The description would be something like Brotherhood of Satan BeeGees Hell trip or Sefirot trip SEEN Him which would mean nothing to nobody but me, since it was written in code...and i'd write a lot of strange stories whilst tripping, as well as read the bible sometimes, particularly trying to decipher the Book of Job
Mostly though, i'd be jamming with the Stones
Since i had cheap guitars growing up as a chile, and NO stack of Marshalls, a little lysergic altered THAT state
Later i'd hear the rumour that Syd Barrett blew his mind on lysergic, and of course, THAT woke up the competitive streak in my nature, and decided i was gonna be in the LSD Hall of Fame by taking ten thousand hits lifetime...and was well on my way but the lysergic lifeline dried up in '84
NEVER counted peyote, mushrooms or mescaline in my book of trips since i always considered THAT LSD-Lite...and i won't even mention the other shit i done
Got my clock radio set to Imus in the mornings...nothing gets you out of bed quicker than that old buffoon droning on...but yesterday's show was pathetic.
Imus was being all PC about Bob Greise's taco comment The link leads to a NASCAR site, and the reaction, in my opinion, is appropriate.
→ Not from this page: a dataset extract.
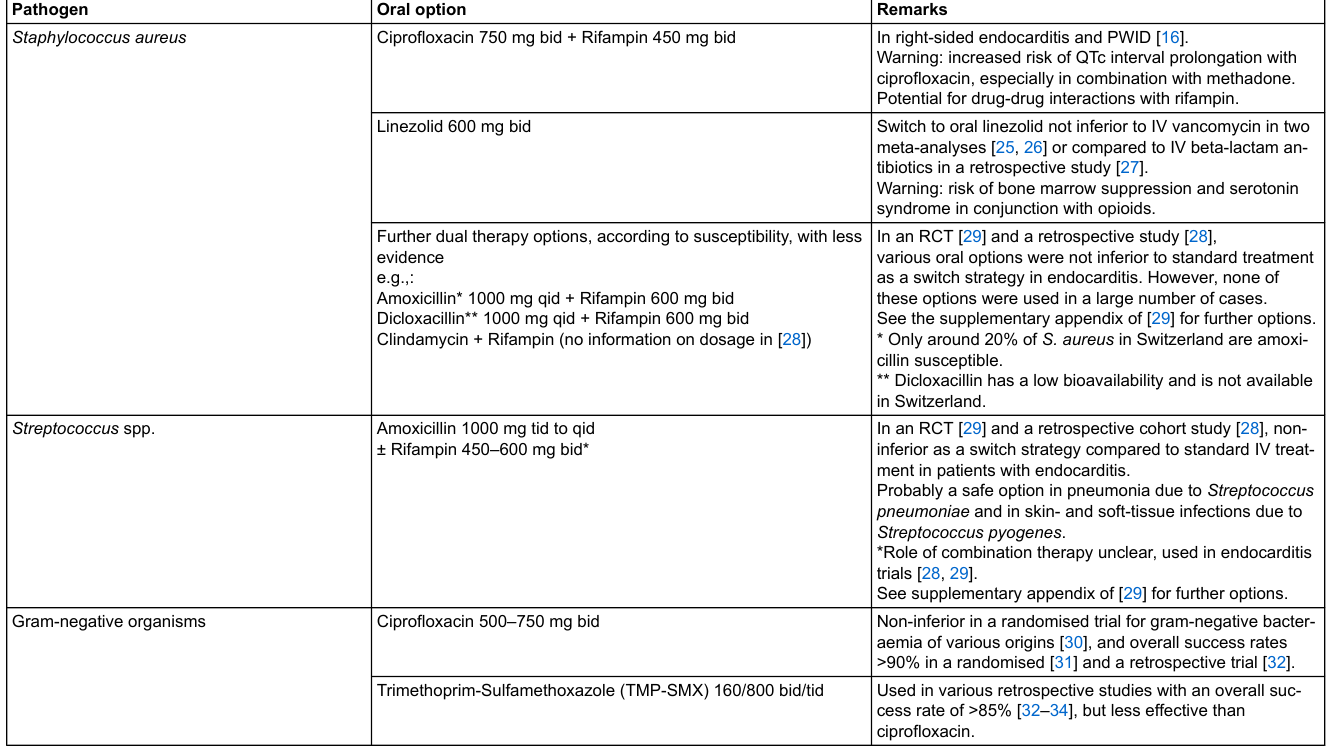
Table 3: Oral antimicrobial therapy options for bacteremic infections caused by important pathogens in PWID.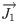
Operating principles of a traditional MRI system and of the composite right-/left-handed (CRLH) Metamaterial Ring Antenna System (MRAS).(A) A traditional body coil resonator in a birdcage low pass architecture. The coils form a standing radio-frequency field inside the biological object. (B) Sketch of an ideal experimental setup for whole-body imaging with excitation and detection performed by a CRLH MRAS fully integrated in human whole-body UHF MRI system including the patient table. Each ring antenna can act as a transmit or receive unit. J1→ is the current density.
You don't get more redneck than NASCAR, and that comment Greise made ain't particularly racist...although HispanicBusiness.com called it a scandalous week for Walt Disney Company's ESPN even though Juan Pablo Montoya, a NASCAR driver from Colombia, didn't take the comment seriously.
Stern fans KNOW Imus is a racist...Don used to straight up call Robin Quivers a nigger...so to see him squirmingly call Greise an idiot because the latter made a joke that may or may not have bombed is stupid--THUMBS DOWN to ESPN too, how the fuck you suspend someone for a joke like that
Yeah, whilst Sean Connery may have said one of the most politically incorrect things ever, HE didn't back down from it.
With Nixon you had Peace with honour...but exactly what do we have with Obama???
At the job Rhett the Retard joined the Marines...signed an eight year contract...and only NOW he realizes what it is he did
Okay...Rhett is the only closet queer i know...all the homos i've met were either screaming faggots or straight up power-tops--who the fuck hangs out in the closet in this day & age
So Rhett joined the Marines because he got Daddy issues...his father, a retired Marine, left his mamma...retired Army, and at 28 he's STILL trying to prove his manhood, whilst everyone who meets him knows he's a power-bottom
Like Imus, it looks like Obama doesn't wanna offend anyone...but like Rhett, looks like he had daddy issues too
As synchronicity would have it, Rhett reports to Paris Island in January...and he's only now realising he signed up for EIGHT YEARS...and he's trying to deflect the gravitas of his decision, and btw, Howard Stern is the one that put gravitas in our lexicon--and you can hear the tears in Rhett's voice as he asks the veterans on the Job what boot camp entails--including a Dominican homey who punked out of the Marines, even though he ain't no punk on the street!